Container deployment and real-time security monitoring should go hand in hand. The objective of this approach is to instantly detect issues that pose risk to your workloads. These perils run the gamut from malware in container images to privilege escalation attempts fueled by access control misconfigurations or software vulnerabilities.
In Kubernetes, runtime security is a fusion of signature-based analysis and the detection of anomalies in workload profiles. The former boils down to capturing all kernel system calls and comparing them against known hallmarks of malicious activity. The latter hinges on an engine that creates a profile of workloads within a protected cluster and then keeps tabs on discrepancies from this baseline profile.
Whereas Kubernetes comes with a decent event logging functionality, it doesn’t analyze the collected data and lacks alerting features of its own.
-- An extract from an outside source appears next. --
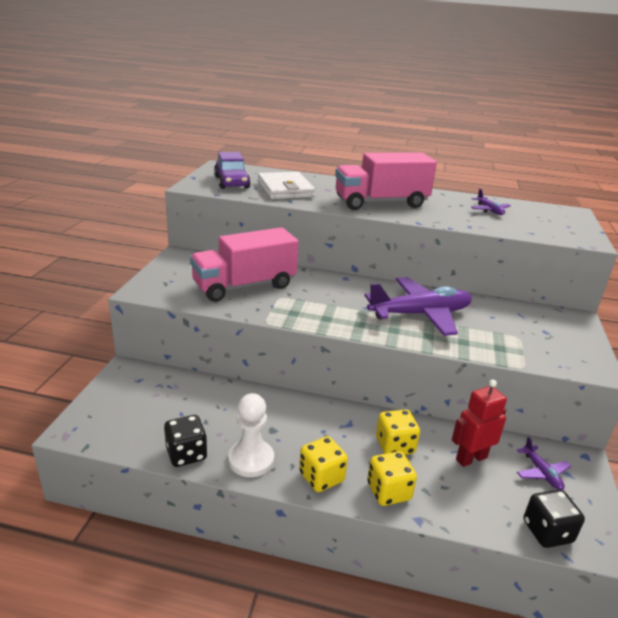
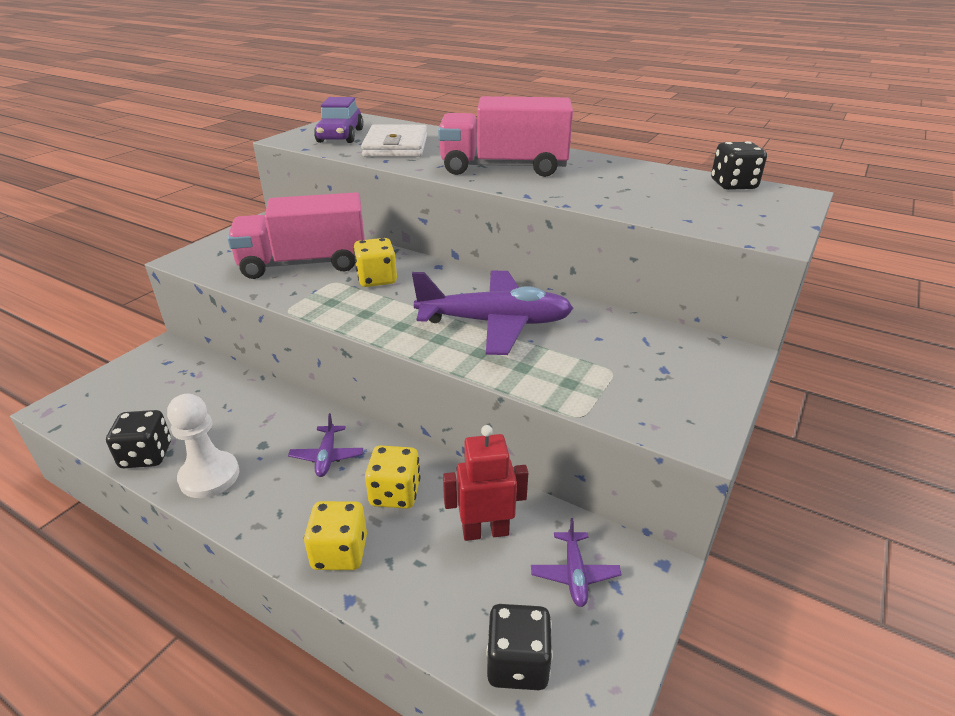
camera: 20 degrees right, 5 degrees up
(321, 477) = (272, 515): yellow dice -> yellow dice (377, 279)
(489, 210) = (655, 185): purple plane -> purple plane (327, 456)
(533, 207) = (733, 185): none -> black dice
The good news is that the protection logic of any automatic container security tool worth its salt combines the above-mentioned two mechanisms to foil runtime threats.
Upgrading and application security practices
Since security is a process rather than a plug-and-play product, it is imperative to keep all components of the Kubernetes infrastructure up to date. These include plugins, hypervisors, virtualization tools, the operating system that hosts the environment, and applications deployed on servers.
In addition to bringing new features and performance improvements, updates patch the latest vulnerabilities that expose the system to compromise. If any old components are no longer needed, organizations should remove them to reduce the number of entry points for a potential attacker.
Penetration testing is another area of protection that helps pinpoint insecure configurations, zero-days, and other weak links in the Kubernetes setup. This simulation of cyber crooks’ activity can be very informative, allowing companies to remediate the discovered security loopholes proactively.
With numerous incredibly useful capabilities under its hood, Kubernetes is here to stay. The flip side of its growing popularity among enterprises is that cyber criminals will keep ramping up their efforts to infect these systems with malware, steal data, quietly chew up the processing power to mine crypto currencies, or parasitize networks to execute DDoS attacks.
To be a moving target, any organization that uses Kubernetes must adhere to the above recommendations. An important remark is that corporate IT professionals’ focus should go beyond external risks. The insider threat is an escalating problem, and therefore the above-mentioned event log monitoring is an inalienable part of the protection puzzle.
Admins still need to make sure that their containerized applications are up-to-date and properly protected via a reputable security provider.